Battlefield Baseball isn’t a movie, at least I don’t think it is. It’s more like a series of live-action manga pages hastily assembled around a framework that mentions baseball only as a pretext for cartoonish fighting, baffling (if not convenient) plot devices, and dialogue that is perpetually screamed at the audience.
Battlefield Baseball is about as subtle as a baked bean fart in a health club hot tub.
I don’t know if I am supposed to like Battlefield Baseball or just be impressed that it wasn’t the worst film I’ve ever seen. At its heart Battlefield Baseball is the being and nothingness of cinema; a series of action set pieces (amateur though they are), allusions to honor and sacrifice (administered with a jackhammer), and a delightfully convoluted moral about alcoholism to round things out.
Did I mention that the narrator is revealed to be a dog? No? Well, I have now.
Here’s the plot, in a nutshell (for any more detail you will have to wade through the DVD yourself)…
Seido High School is striving for fame by competing in a brutal, fatal, baseball tournament against their longtime rivals from Gedo University. The team from Gedo are zombies or demons or something… I don’t know, they are blue… Anyway, when the entire team is massacred it’s up to new student Jubeh to field a new team and take the fight back to Gedo.
Jubeh will employ his amazing “Tornado Pitch” to wipe out the other team. But, he doesn’t… I don’t know, I didn’t write the thing…
Then they fight and Jubeh’s team wins.
There, that’s the movie. Good luck.
Of course this is meant to be tongue and cheek, but the humor is so broad (and not even good Harold Lloyd broad, but bad like Curly Joe in the Stooges bad) and over the top that after the first twenty minutes or so not only was I not laughing, I was bored.
There are two standout sequences that were truly funny, when Jubeh fights Four Eyes’ mother in the living room of her small apartment (which reveals Jubeh’s identity), and when the player Matsui Gorilla returns from the dead as Robo Gorilla and does his Robo Gorilla dance.
The rest of it resembles watching someone walk into a glass door over and over and over again. The first couple of times it’s hilarious, but it doesn’t take long before you start wondering why someone hasn’t put up a sign reading “Warning, glass door”.
I know that Battlefield Baseball was put together on a tiny budget, and director Yamaguchi makes good use of outdoor sets and natural lighting (zombie Dogme’?) to at least give the visual presentation some nice composition. He is pretty good with action sequences too and isn’t afraid to let the camera peel back revealing a melee in progress.

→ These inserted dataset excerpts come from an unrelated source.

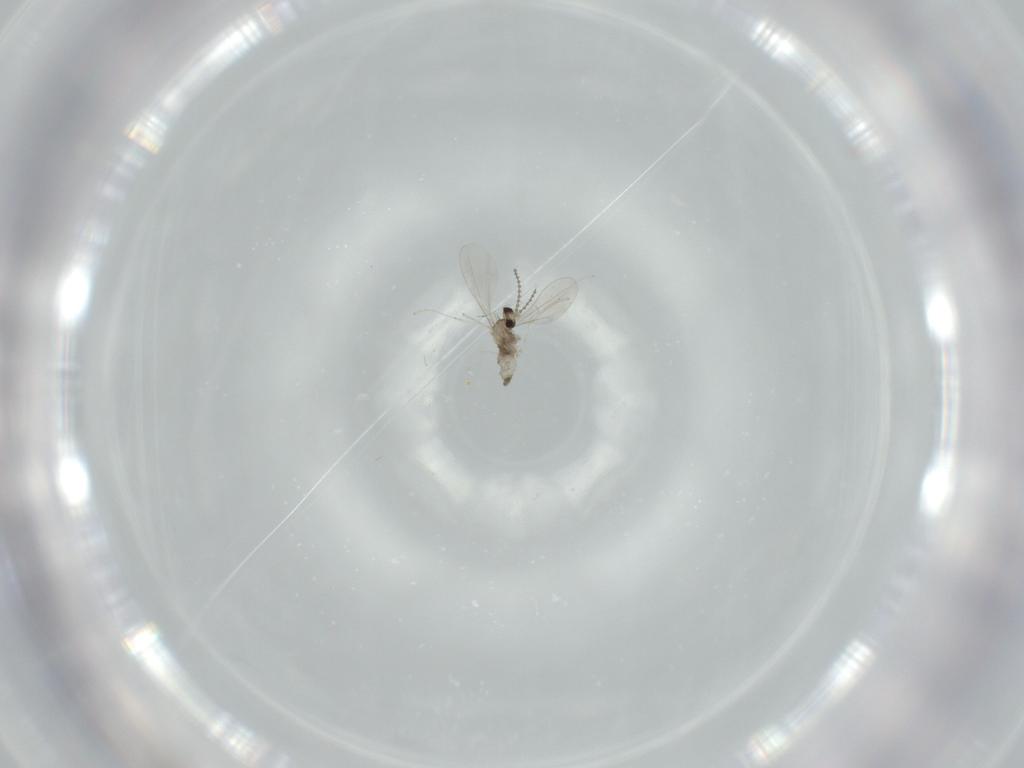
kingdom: Animalia
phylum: Arthropoda
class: Insecta
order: Diptera
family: Cecidomyiidae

He could have spent a little more on gore though; the mannequin arms and heads that pass for severed limbs here are as fake as the blue-paint on the Gedo team’s faces. Yamaguchi really does try to mimic the hectic layout of the Shonen Jump manga from whence the story comes, so much so that throughout the film I kept wondering why this wasn’t just done as an animated film. It clearly want the freedom of anime, and in almost all cases, need it to maintain the air of silliness present in the script and plot. Though it’s no small accomplishment that he is able to visually capture anime style in live action on a tiny budget.
Subersive DVD offers Battlefield Baseball in 1:85 -1 widescreen/16x9 widescreen, and a choice of Dolby 5.1 or standard stereo. They also stack the DVD with a ton of goof extras including, but not limited to, trailers, release party video, a series of whacked out short films (two of them featuring Lego people), a making of featurette, and two commentary tracks.
I don’t know if it’s because I had a prerelease copy but the color was sort of washed out and the images a little fuzzy throughout the film. It didn’t really take anything away from the viewing experience because well, I was bored.